Abmarl Highlights¶

Emergent Collaborative and Competitive Behavior¶

In this experiment, we study how collaborative and competitive behaviors emerge among agents in a partially observable stochastic game. In our simulation, each agent occupies a square and can move around the map. Each agent can “attack” agents that are on a different “team”; the attacked agent loses its life and is removed from the simulation. Each agent can observe the state of the map in a region surrounding its location. It can see other agents and what team they’re on as well as the edges of the map. The diagram below visuially depicts the agents’ observation and action spaces.

Diagram visually depicting agents' observation and action spaces.

Tasks to carry out
**a.** In the Abmarl experiment description, what happens to an agent when it is attacked?
**b.** Repeat word for word the stretch of the Abmarl experiment description that starts with "In this experiment, we" and finishes with "agents’ observation and action spaces.".
The entries that come next are from a separate source.

Data supplied
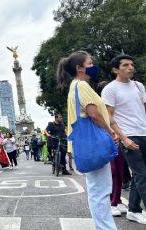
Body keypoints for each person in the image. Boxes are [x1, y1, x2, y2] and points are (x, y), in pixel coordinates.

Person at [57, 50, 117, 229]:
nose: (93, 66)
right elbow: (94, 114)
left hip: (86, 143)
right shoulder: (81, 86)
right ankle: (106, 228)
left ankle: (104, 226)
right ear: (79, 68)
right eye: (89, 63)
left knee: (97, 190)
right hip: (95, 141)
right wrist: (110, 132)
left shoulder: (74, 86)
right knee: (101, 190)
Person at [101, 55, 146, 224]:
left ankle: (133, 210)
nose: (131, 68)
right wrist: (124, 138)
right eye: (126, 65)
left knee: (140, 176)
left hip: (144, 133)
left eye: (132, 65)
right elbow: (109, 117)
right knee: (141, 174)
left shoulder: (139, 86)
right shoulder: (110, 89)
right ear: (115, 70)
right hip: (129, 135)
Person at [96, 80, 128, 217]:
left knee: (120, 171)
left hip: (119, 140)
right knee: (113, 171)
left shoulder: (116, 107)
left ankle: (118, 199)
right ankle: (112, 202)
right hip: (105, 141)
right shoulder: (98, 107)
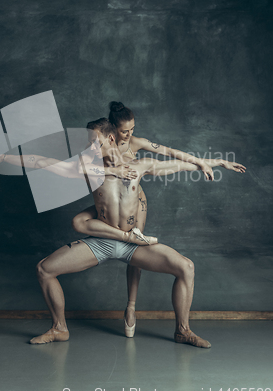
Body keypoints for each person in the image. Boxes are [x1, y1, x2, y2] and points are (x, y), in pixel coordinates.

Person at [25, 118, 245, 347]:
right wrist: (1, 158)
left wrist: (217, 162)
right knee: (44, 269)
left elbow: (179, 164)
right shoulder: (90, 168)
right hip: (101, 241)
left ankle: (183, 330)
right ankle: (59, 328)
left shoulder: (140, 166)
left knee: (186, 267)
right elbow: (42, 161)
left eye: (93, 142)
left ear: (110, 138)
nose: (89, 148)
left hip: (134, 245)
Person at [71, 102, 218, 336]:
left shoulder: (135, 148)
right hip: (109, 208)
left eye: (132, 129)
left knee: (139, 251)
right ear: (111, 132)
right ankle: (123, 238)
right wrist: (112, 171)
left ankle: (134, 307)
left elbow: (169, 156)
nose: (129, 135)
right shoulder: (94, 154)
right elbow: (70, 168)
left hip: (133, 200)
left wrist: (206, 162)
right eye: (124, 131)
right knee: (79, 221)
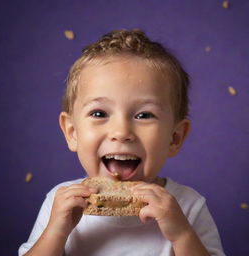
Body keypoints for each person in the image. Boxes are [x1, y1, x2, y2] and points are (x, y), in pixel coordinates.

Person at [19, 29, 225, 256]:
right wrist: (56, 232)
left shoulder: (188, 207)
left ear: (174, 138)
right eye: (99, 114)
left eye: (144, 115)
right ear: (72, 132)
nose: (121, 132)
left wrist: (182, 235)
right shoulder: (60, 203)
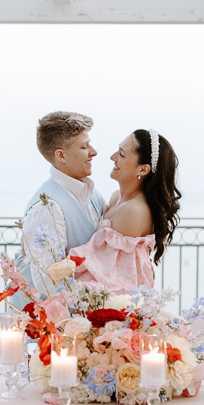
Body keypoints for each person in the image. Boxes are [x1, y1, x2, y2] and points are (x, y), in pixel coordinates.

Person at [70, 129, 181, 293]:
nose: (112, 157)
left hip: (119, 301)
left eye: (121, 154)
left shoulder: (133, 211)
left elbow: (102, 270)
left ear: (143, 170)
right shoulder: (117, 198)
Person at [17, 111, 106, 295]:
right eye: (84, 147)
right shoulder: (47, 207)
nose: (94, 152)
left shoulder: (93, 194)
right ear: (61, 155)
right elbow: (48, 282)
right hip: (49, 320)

Answers for this exercise
**a.** It loses its life and is removed from the simulation.

**b.**
In this experiment, we study how collaborative and competitive behaviors emerge among agents in a partially observable stochastic game. In our simulation, each agent occupies a square and can move around the map. Each agent can “attack” agents that are on a different “team”; the attacked agent loses its life and is removed from the simulation. Each agent can observe the state of the map in a region surrounding its location. It can see other agents and what team they’re on as well as the edges of the map. The diagram below visuially depicts the agents’ observation and action spaces.